## Stated goal
Copy out the notation of each of the following items word for word, leaving the pictures out of your answer.

[Stored data entries]
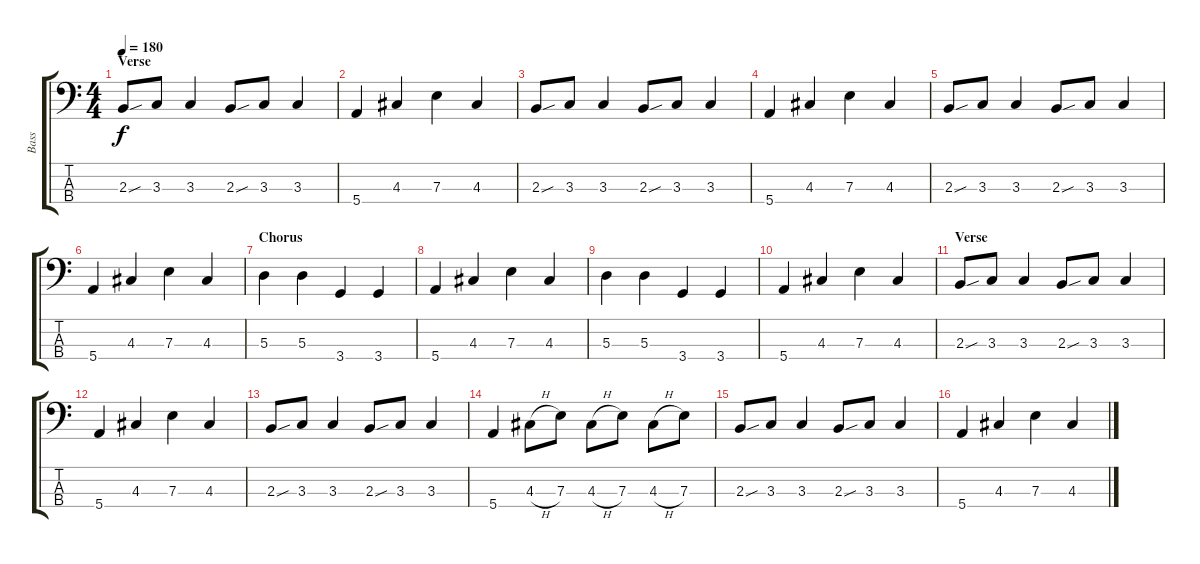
\track ("Bass" "Bass") {instrument electricbassfinger}
\staff {score tabs}
\tuning (G2 D2 A1 E1) {hide}
\ts (4 4)
\section ("" "Verse")
\tempo 180
\clef f4
\ks c
2.3{sou}.8{dy f instrument electricbassfinger} 3.3.8 3.3.4 2.3{sou}.8 3.3.8 3.3.4 |
5.4.4 4.3.4 7.3.4 4.3.4 |
2.3{sou}.8 3.3.8 3.3.4 2.3{sou}.8 3.3.8 3.3.4 |
5.4.4 4.3.4 7.3.4 4.3.4 |
2.3{sou}.8 3.3.8 3.3.4 2.3{sou}.8 3.3.8 3.3.4 |
5.4.4 4.3.4 7.3.4 4.3.4 |
\section ("" "Chorus")
5.3.4 5.3.4 3.4.4 3.4.4 |
5.4.4 4.3.4 7.3.4 4.3.4 |
5.3.4 5.3.4 3.4.4 3.4.4 |
5.4.4 4.3.4 7.3.4 4.3.4 |
\section ("" "Verse")
2.3{sou}.8 3.3.8 3.3.4 2.3{sou}.8 3.3.8 3.3.4 |
5.4.4 4.3.4 7.3.4 4.3.4 |
2.3{sou}.8 3.3.8 3.3.4 2.3{sou}.8 3.3.8 3.3.4 |
5.4.4 4.3{h}.8 7.3.8 4.3{h}.8 7.3.8 4.3{h}.8 7.3.8 |
2.3{sou}.8 3.3.8 3.3.4 2.3{sou}.8 3.3.8 3.3.4 |
5.4.4 4.3.4 7.3.4 4.3.4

## The reply
\track ("Bass" "Bass") {instrument electricbassfinger}
\staff {score tabs}
\tuning (G2 D2 A1 E1) {hide}
\ts (4 4)
\section ("" "Verse")
\tempo 180
\clef f4
\ks c
2.3{sou}.8{dy f instrument electricbassfinger} 3.3.8 3.3.4 2.3{sou}.8 3.3.8 3.3.4 |
5.4.4 4.3.4 7.3.4 4.3.4 |
2.3{sou}.8 3.3.8 3.3.4 2.3{sou}.8 3.3.8 3.3.4 |
5.4.4 4.3.4 7.3.4 4.3.4 |
2.3{sou}.8 3.3.8 3.3.4 2.3{sou}.8 3.3.8 3.3.4 |
5.4.4 4.3.4 7.3.4 4.3.4 |
\section ("" "Chorus")
5.3.4 5.3.4 3.4.4 3.4.4 |
5.4.4 4.3.4 7.3.4 4.3.4 |
5.3.4 5.3.4 3.4.4 3.4.4 |
5.4.4 4.3.4 7.3.4 4.3.4 |
\section ("" "Verse")
2.3{sou}.8 3.3.8 3.3.4 2.3{sou}.8 3.3.8 3.3.4 |
5.4.4 4.3.4 7.3.4 4.3.4 |
2.3{sou}.8 3.3.8 3.3.4 2.3{sou}.8 3.3.8 3.3.4 |
5.4.4 4.3{h}.8 7.3.8 4.3{h}.8 7.3.8 4.3{h}.8 7.3.8 |
2.3{sou}.8 3.3.8 3.3.4 2.3{sou}.8 3.3.8 3.3.4 |
5.4.4 4.3.4 7.3.4 4.3.4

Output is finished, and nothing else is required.